How women photographers see themselves -- and each other

Since its inception, women have been at the forefront of experimentation with photography, offering visionary images of themselves and their peers. And from beginning, they've depicted the female form as a contested terrain, the subject and object of art,

In the 1800s, Julia Margaret Cameron transformed the female figure from muse to active agent within the image. Whilst her photographic career was short lived, she experimented with its potential as a new science to offer faithful records and accurate portraits, but also experimented with photography's narrative possibilities, creating soft focused allegorical images drawn from myths and stories.

Jump cut to a century later, when a new wave of feminism demanded even representation of women in social life and the arts. Women began to reclaim the representation of women -- including their own bodies -- through performance, film and photography, as these new media were not yet dominated by men.

Pioneering figures include Marina Abramovic, whose seminal early performances include "Art Must Be Beautiful, Artist Must Be Beautiful" (1975), which records her repeating this refrain whilst combing her hair vigorously and continuously for nearly an hour, directly confronting the viewer and their preconceptions about the role of art and the representation of women within it.

Her work "The Hero" (2001) shows the artist astride a white horse, holding a white flag, a symbol of peace or anti-nationalism, offering alternative readings of national history and reclaiming a space in heroic imagery for both women and peace.

 

Close up and personal

Another key figure in the display is Nan Goldin, whose candid documentation of her friends in downtown New York in "The Ballad of Sexual Dependency" the 1970s and 80s brought together social and personal narratives.

Rineke Dijkstra is another artist who collaborates closely with the subjects of her images. Her depiction of teenagers in spaces of leisure -- in a park or on a beach -- captures the moment when they lose their inhibition in front of the camera, as well as that delicate moment in their lives, poised between childhood and adulthood.

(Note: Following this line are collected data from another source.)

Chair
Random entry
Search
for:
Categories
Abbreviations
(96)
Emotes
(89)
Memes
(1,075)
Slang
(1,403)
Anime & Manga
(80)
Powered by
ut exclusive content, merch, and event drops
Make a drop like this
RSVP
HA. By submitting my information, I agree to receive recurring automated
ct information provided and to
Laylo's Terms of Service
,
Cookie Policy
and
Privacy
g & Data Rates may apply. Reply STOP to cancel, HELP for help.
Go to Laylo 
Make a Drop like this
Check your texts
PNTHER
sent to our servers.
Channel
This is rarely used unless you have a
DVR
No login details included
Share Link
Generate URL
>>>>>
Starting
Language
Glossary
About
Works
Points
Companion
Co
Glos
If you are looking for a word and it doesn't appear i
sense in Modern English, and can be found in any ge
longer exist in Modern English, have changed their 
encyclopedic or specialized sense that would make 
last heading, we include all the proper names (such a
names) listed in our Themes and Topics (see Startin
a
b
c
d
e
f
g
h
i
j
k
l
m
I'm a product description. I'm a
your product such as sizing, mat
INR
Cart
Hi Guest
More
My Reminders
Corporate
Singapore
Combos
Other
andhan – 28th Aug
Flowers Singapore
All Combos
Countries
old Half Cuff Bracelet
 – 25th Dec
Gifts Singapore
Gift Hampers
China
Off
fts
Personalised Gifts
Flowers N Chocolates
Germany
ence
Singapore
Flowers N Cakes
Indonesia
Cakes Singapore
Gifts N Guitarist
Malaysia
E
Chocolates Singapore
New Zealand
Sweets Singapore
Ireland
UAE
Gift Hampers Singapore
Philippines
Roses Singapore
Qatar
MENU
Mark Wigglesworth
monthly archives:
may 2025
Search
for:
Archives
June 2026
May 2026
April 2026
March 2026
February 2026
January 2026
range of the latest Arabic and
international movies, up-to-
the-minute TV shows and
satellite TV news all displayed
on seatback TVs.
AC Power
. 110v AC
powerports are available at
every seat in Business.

The pensive moods of adolescence have inspired Hellen van Meene, too. With their warm light and clear almost fleeting compositions, her enigmatic portraits of young women, which appear casual, gradually reveal themselves as carefully planned.

While many women photographers have used different approaches, the female body has played an important role in the making and conceptualizing of the image, to overcome preconceptions of gender, race and nationality, to express identity, experience and give life to the imagination.

"Terrains of the Body: Photography from the National Museum of Women in the Arts" is on view at Whitechapel Gallery in London until April 16, 2017.